TASK INSTRUCTIONS: Across the listing below, how many lines have the word "kommer" in them? Provide only the number.

++++ DATA FOR THIS EXERCISE

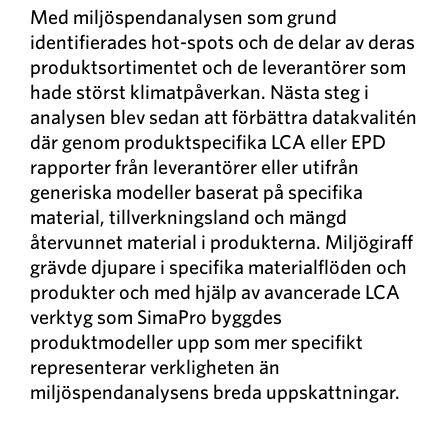
Med miljöspendanalysen som grund
identifierades hot-spots och de delar av deras
produktsortimentet och de leverantörer som
hade störst klimatpåverkan. Nästa steg i
analysen blev sedan att förbättra datakvalitén
där genom produktspecifika LCA eller EPD
rapporter från leverantörer eller utifrån
generiska modeller baserat på specifika
material, tillverkningsland och mängd
återvunnet material i produkterna. Miljögiraff
grävde djupare i specifika materialflöden och
produkter och med hjälp av avancerade LCA
verktyg som SimaPro byggdes
produktmodeller upp som mer specifikt
representerar verkligheten än
miljöspendanalysens breda uppskattningar.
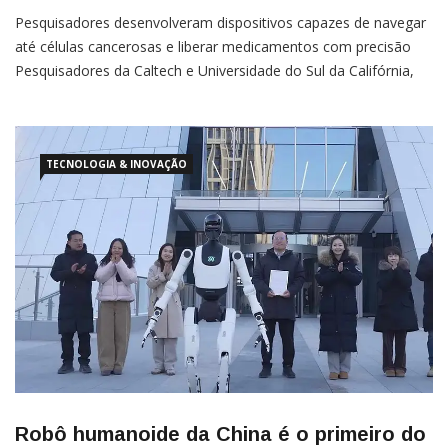
Pesquisadores desenvolveram dispositivos capazes de navegar
até células cancerosas e liberar medicamentos com precisão
Pesquisadores da Caltech e Universidade do Sul da Califórnia,
nos EUA, desenvolveram microrrobôs feitos de bolhas capazes
de navegar autonomamente até tumores para liberar
medicamentos. Os testes realizados em camundongos com
tumores de bexiga demonstraram
TECNOLOGIA & INOVAÇÃO
Robô humanoide da China é o primeiro do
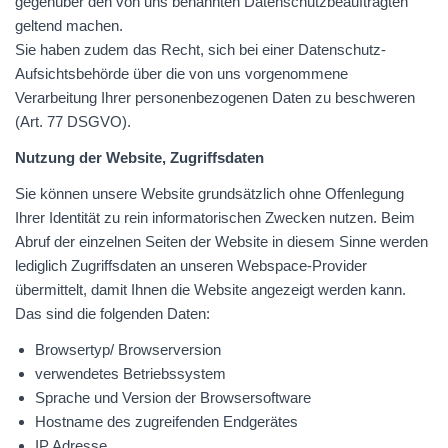
gegenüber den von uns benannten Datenschutzbeauftragten
geltend machen.
Sie haben zudem das Recht, sich bei einer Datenschutz-
Aufsichtsbehörde über die von uns vorgenommene
Verarbeitung Ihrer personenbezogenen Daten zu beschweren
(Art. 77
DSGVO
).
Nutzung der Website, Zugriffsdaten
Sie können unsere Website grundsätzlich ohne Offenlegung
Ihrer Identität zu rein informatorischen Zwecken nutzen. Beim
Abruf der einzelnen Seiten der Website in diesem Sinne werden
lediglich Zugriffsdaten an unseren Webspace-Provider
übermittelt, damit Ihnen die Website angezeigt werden kann.
Das sind die folgenden Daten:
Browsertyp/ Browserversion
verwendetes Betriebssystem
Sprache und Version der Browsersoftware
Hostname des zugreifenden Endgerätes
IP Adresse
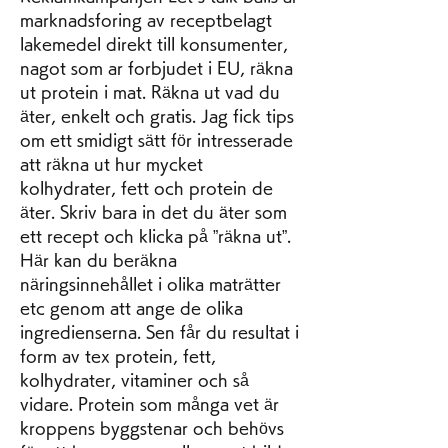
marknadsforing av receptbelagt 
lakemedel direkt till konsumenter, 
nagot som ar forbjudet i EU, räkna 
ut protein i mat. Räkna ut vad du 
äter, enkelt och gratis. Jag fick tips 
om ett smidigt sätt för intresserade 
att räkna ut hur mycket 
kolhydrater, fett och protein de 
äter. Skriv bara in det du äter som 
ett recept och klicka på ”räkna ut”. 
Här kan du beräkna 
näringsinnehållet i olika maträtter 
etc genom att ange de olika 
ingredienserna. Sen får du resultat i 
form av tex protein, fett, 
kolhydrater, vitaminer och så 
vidare. Protein som många vet är 
kroppens byggstenar och behövs 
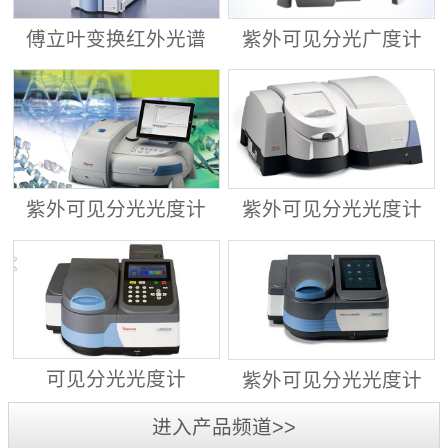
傅立叶变换红外光谱
紫外可见分光广度计
仪 ALPHA II
Evolution™ 201/220
紫外可见分光光度计
紫外可见分光光度计
Evolution™ 260
Evolution™ 350
可见分光光度计
紫外可见分光光度计
GENESYS™ 30
GENESYS™ 40/50
进入产品频道>>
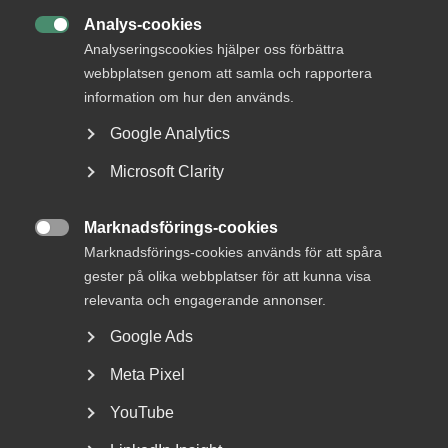
massflyktsdirektivet
Analys-cookies

Analyseringscookies hjälper oss förbättra
webbplatsen genom att samla och rapportera
Måndagen den 7 mars öppnade EU gränserna fullt ut till
Ukraina genom det så kallade massflyktsdirektivet.
information om hur den används.
Flyende från Ukraina får skydd i EU i ett år, men det kan
Google Analytics
komma att förlängas till tre år. Mottagandet ska fördelas
mellan EU:s medlemsländer på frivillig basis.
Microsoft Clarity
– Migrationsverket räknar med att 76 000 flyktingar från
Marknadsförings-cookies
Ukraina kan komma till Sverige före sommaren, men

utesluter inte att det kan bli betydligt fler, säger Patrick
Marknadsförings-cookies används för att spåra
Joyce.
gester på olika webbplatser för att kunna visa
relevanta och engagerande annonser.
Registrering och arbetstillstånd
Google Ads
Flyende från Ukraina som kommer till Sverige ska
Meta Pixel
registrera sig hos Migrationsverkets servicekontor och
YouTube
kommer därefter beviljas uppehålls- och arbetstillstånd
med en initial giltighetstid på ett år. Processen ska gå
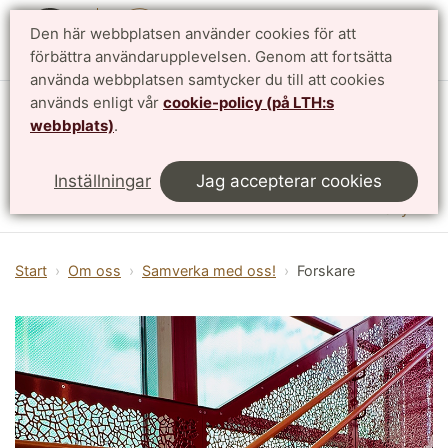
Den här webbplatsen använder cookies för att
English
förbättra användarupplevelsen. Genom att fortsätta
använda webbplatsen samtycker du till att cookies
används enligt vår
cookie-policy (på LTH:s
Vattenhallen Science Center
webbplats)
.
Lunds universitet
Inställningar
Jag accepterar cookies
Meny
Start
Om oss
Samverka med oss!
Forskare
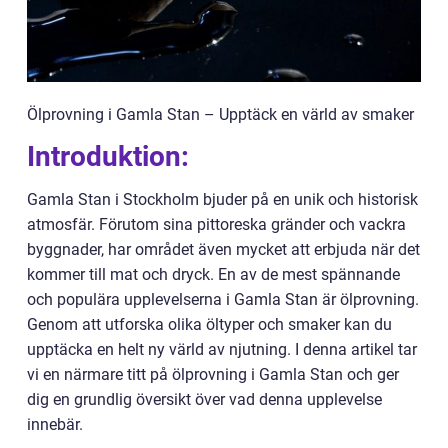
Ölprovning i Gamla Stan – Upptäck en värld av smaker
Introduktion:
Gamla Stan i Stockholm bjuder på en unik och historisk
atmosfär. Förutom sina pittoreska gränder och vackra
byggnader, har området även mycket att erbjuda när det
kommer till mat och dryck. En av de mest spännande
och populära upplevelserna i Gamla Stan är ölprovning.
Genom att utforska olika öltyper och smaker kan du
upptäcka en helt ny värld av njutning. I denna artikel tar
vi en närmare titt på ölprovning i Gamla Stan och ger
dig en grundlig översikt över vad denna upplevelse
innebär.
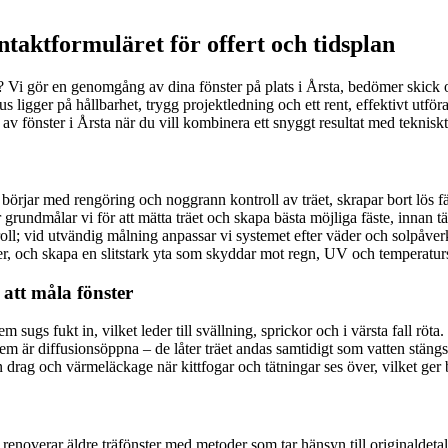
ntaktformuläret för offert och tidsplan
tat? Vi gör en genomgång av dina fönster på plats i Årsta, bedömer skick 
s ligger på hållbarhet, trygg projektledning och ett rent, effektivt utföra
av fönster i Årsta när du vill kombinera ett snyggt resultat med teknisk
börjar med rengöring och noggrann kontroll av träet, skrapar bort lös färg,
ter grundmålar vi för att mätta träet och skapa bästa möjliga fäste, inna
l; vid utvändig målning anpassar vi systemet efter väder och solpåverka
nster, och skapa en slitstark yta som skyddar mot regn, UV och temperatur
 att måla fönster
ystem sugs fukt in, vilket leder till svällning, sprickor och i värsta fall 
tem är diffusionsöppna – de låter träet andas samtidigt som vatten stäng
drag och värmeläckage när kittfogar och tätningar ses över, vilket ger
i renoverar äldre träfönster med metoder som tar hänsyn till originaldeta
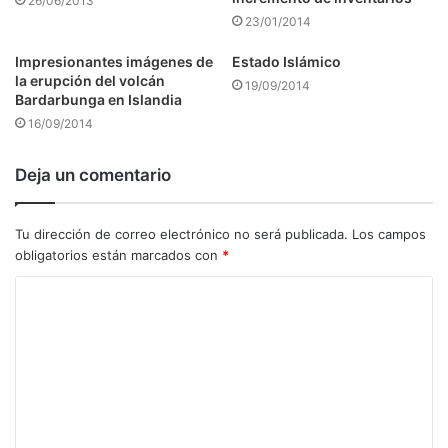
26/06/2013
23/01/2014
Impresionantes imágenes de
Estado Islámico
la erupción del volcán
19/09/2014
Bardarbunga en Islandia
16/09/2014
Deja un comentario
Tu dirección de correo electrónico no será publicada.
Los campos
obligatorios están marcados con
*
C
o
m
e
n
t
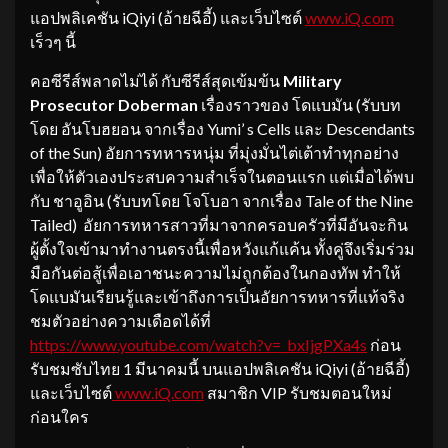
แอปพลิเคชัน iQiyi (อ้ายฉีอี้) และเว็บไซต์
www.iQ.com
เร็วๆ นี้
คอซีรีส์พลาดไม่ได้ กับซีรีส์สุดเข้มข้น
Military
Prosecutor Doberman
เรื่องราวของ โดแบมัน (รับบท
โดย อันโบฮยอน จากเรื่อง Yumi’ s Cells และ Descendants
of the Sun) อัยการทหารหนุ่ม ที่มุ่งมั่นไต่เต้าทำทุกอย่าง
เพื่อให้ตัวเองประสบความสำเร็จในตอนแรก แต่เมื่อได้พบ
กับ ชาอูอิน (รับบทโดย โจโบอา จากเรื่อง Tale of the Nine
Tailed) อัยการทหารสาวที่มาจากครอบครัวที่มีอันจะกิน
ผู้ตั้งใจเข้ามาทำงานตรงนี้เพื่อหวังแก้แค้น ทั้งคู่จึงเริ่มร่วม
มือกันต่อสู้เพื่อเอาชนะความไม่ถูกต้องในกองทัพ ทำให้
โดแบมันเรียนรู้และเข้าถึงการเป็นอัยการทหารที่แท้จริง
ชมตัวอย่างความเดือดได้ที่
https://www.youtube.com/watch?
v=_bxIjgPXa4s
ก่อน
รับชมซับไทย 1 มีนาคมนี้ บนแอปพลิเคชัน iQiyi (อ้ายฉีอี้)
และเว็บไซต์
www.iQ.com
สมาชิก VIP รับชมตอนใหม่
ก่อนใคร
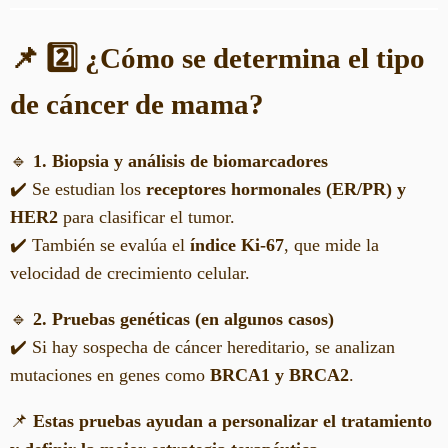
📌 2️⃣ ¿Cómo se determina el tipo
de cáncer de mama?
🔹
1. Biopsia y análisis de biomarcadores
✔️ Se estudian los
receptores hormonales (ER/PR) y
HER2
para clasificar el tumor.
✔️ También se evalúa el
índice Ki-67
, que mide la
velocidad de crecimiento celular.
🔹
2. Pruebas genéticas (en algunos casos)
✔️ Si hay sospecha de cáncer hereditario, se analizan
mutaciones en genes como
BRCA1 y BRCA2
.
📌
Estas pruebas ayudan a personalizar el tratamiento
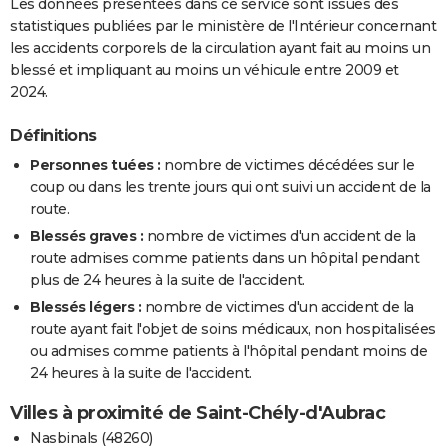
Les données présentées dans ce service sont issues des
statistiques publiées par le ministère de l'Intérieur concernant
les accidents corporels de la circulation ayant fait au moins un
blessé et impliquant au moins un véhicule entre 2009 et
2024.
Définitions
Personnes tuées :
nombre de victimes décédées sur le
coup ou dans les trente jours qui ont suivi un accident de la
route.
Blessés graves :
nombre de victimes d'un accident de la
route admises comme patients dans un hôpital pendant
plus de 24 heures à la suite de l'accident.
Blessés légers :
nombre de victimes d'un accident de la
route ayant fait l'objet de soins médicaux, non hospitalisées
ou admises comme patients à l'hôpital pendant moins de
24 heures à la suite de l'accident.
Villes à proximité de Saint-Chély-d'Aubrac
Nasbinals (48260)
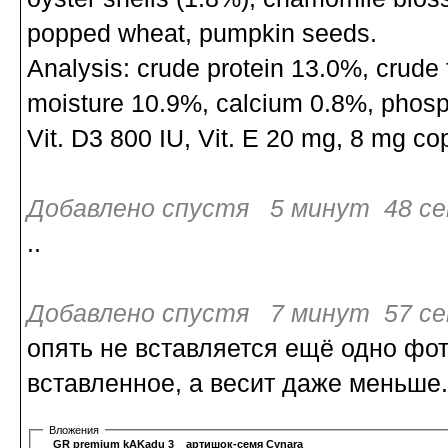
popped wheat, pumpkin seeds.
Analysis: crude protein 13.0%, crude 
moisture 10.9%, calcium 0.8%, phosph
Vit. D3 800 IU, Vit. E 20 mg, 8 mg cop
Добавлено спустя 5 минут 48 се
..
Добавлено спустя 7 минут 57 се
опять не вставляется ещё одно фот
вставленное, а весит даже меньше. 
Вложения
GR premium kAKadu 3-1.JPG
артишок-семя Cynara_cardunculus_nsh.jpg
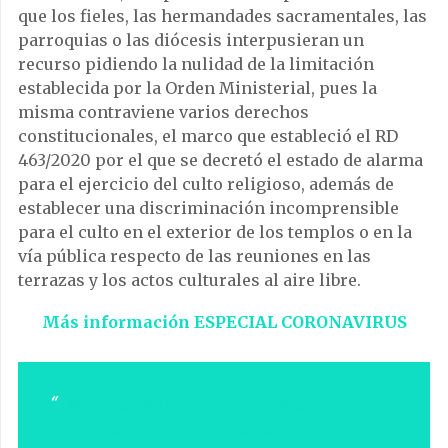
que los fieles, las hermandades sacramentales, las
parroquias o las diócesis interpusieran un
recurso pidiendo la nulidad de la limitación
establecida por la Orden Ministerial, pues la
misma contraviene varios derechos
constitucionales, el marco que estableció el RD
463/2020 por el que se decretó el estado de alarma
para el ejercicio del culto religioso, además de
establecer una discriminación incomprensible
para el culto en el exterior de los templos o en la
vía pública respecto de las reuniones en las
terrazas y los actos culturales al aire libre.
Más información ESPECIAL CORONAVIRUS
Mientras esté vigente la Constitución, en
cuanto cese el estado de alarma nadie podrá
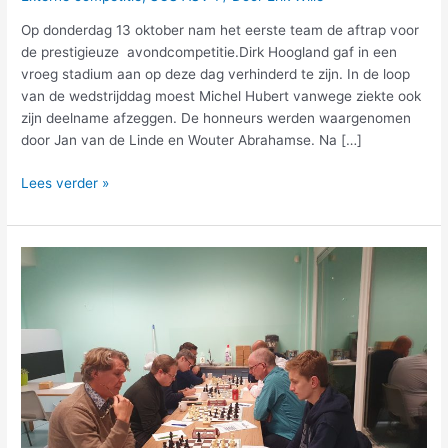
Op donderdag 13 oktober nam het eerste team de aftrap voor
de prestigieuze avondcompetitie.Dirk Hoogland gaf in een
vroeg stadium aan op deze dag verhinderd te zijn. In de loop
van de wedstrijddag moest Michel Hubert vanwege ziekte ook
zijn deelname afzeggen. De honneurs werden waargenomen
door Jan van de Linde en Wouter Abrahamse. Na […]
Lees verder »
SOS-
competitie:
Magere
4-
4
ASV-
1
tegen
BDSV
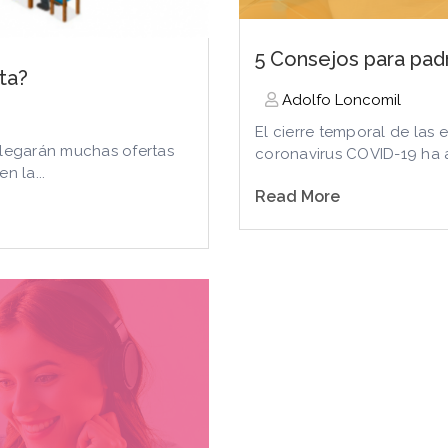
5 Consejos para pad
cta?
Adolfo Loncomil
El cierre temporal de las 
 llegarán muchas ofertas
coronavirus COVID-19 ha 
n la...
Read More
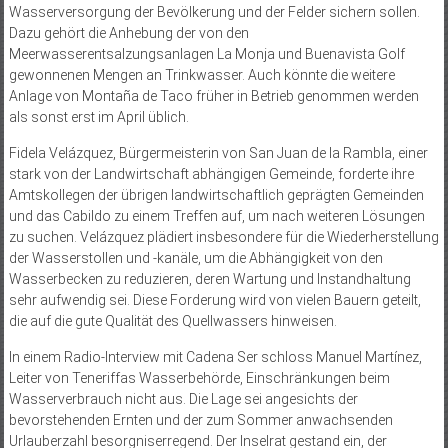
Wasser­versorgung der Bevölkerung und der Felder sichern sollen.
Dazu gehört die Anhebung der von den
Meerwasserentsalzungsanlagen La Monja und Buenavista Golf
gewonnenen Mengen an Trinkwasser. Auch könnte die weitere
Anlage von Montaña de Taco früher in Betrieb genommen werden
als sonst erst im April üblich.
Fidela Velázquez, Bürgermeisterin von San Juan de la Rambla, einer
stark von der Landwirtschaft abhängigen Gemeinde, forderte ihre
Amtskollegen der übrigen landwirtschaftlich geprägten Gemeinden
und das Cabildo zu einem Treffen auf, um nach weiteren Lösungen
zu suchen. Velázquez plädiert insbesondere für die Wiederherstellung
der Wasserstollen und -kanäle, um die Abhängigkeit von den
Wasserbecken zu reduzieren, deren Wartung und Instandhaltung
sehr aufwendig sei. Diese Forderung wird von vielen Bauern geteilt,
die auf die gute Qualität des Quellwassers hinweisen.
In einem Radio-Interview mit Cadena Ser schloss Manuel Martínez,
Leiter von Teneriffas Wasserbehörde, Einschränkungen beim
Wasserverbrauch nicht aus. Die Lage sei angesichts der
bevorstehenden Ernten und der zum Sommer anwachsenden
Urlauberzahl besorgniserregend. Der Inselrat gestand ein, der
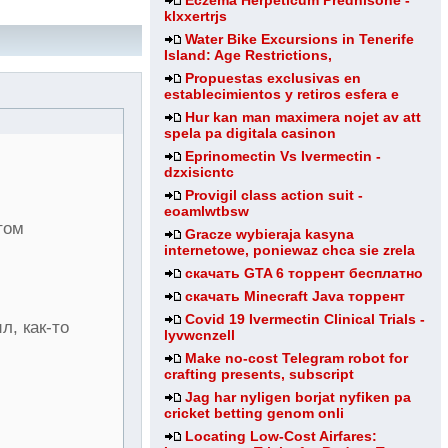
Eczema Herpeticum Prednisone -
klxxertrjs
Water Bike Excursions in Tenerife
Island: Age Restrictions,
Propuestas exclusivas en
establecimientos y retiros esfera e
Hur kan man maximera nojet av att
spela pa digitala casinon
Eprinomectin Vs Ivermectin -
dzxisicntc
Provigil class action suit -
eoamlwtbsw
том
Gracze wybieraja kasyna
internetowe, poniewaz chca sie zrela
скачать GTA 6 торрент бесплатно
скачать Minecraft Java торрент
Covid 19 Ivermectin Clinical Trials -
л, как-то
lyvwcnzell
Make no-cost Telegram robot for
crafting presents, subscript
Jag har nyligen borjat nyfiken pa
cricket betting genom onli
Locating Low-Cost Airfares:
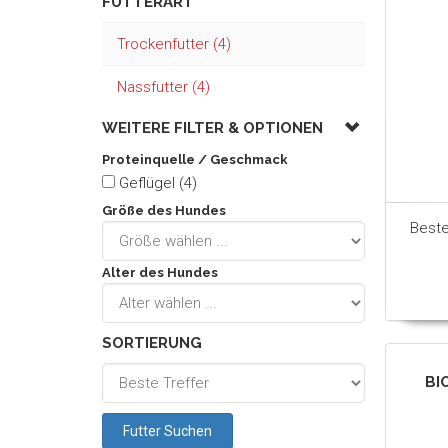
FUTTERART
Trockenfutter (4)
Nassfutter (4)
WEITERE FILTER &
OPTIONEN
Proteinquelle / Geschmack
Geflügel (4)
Größe des Hundes
Best
Alter des Hundes
SORTIERUNG
BI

++++++++

TASK OUTPUT: 3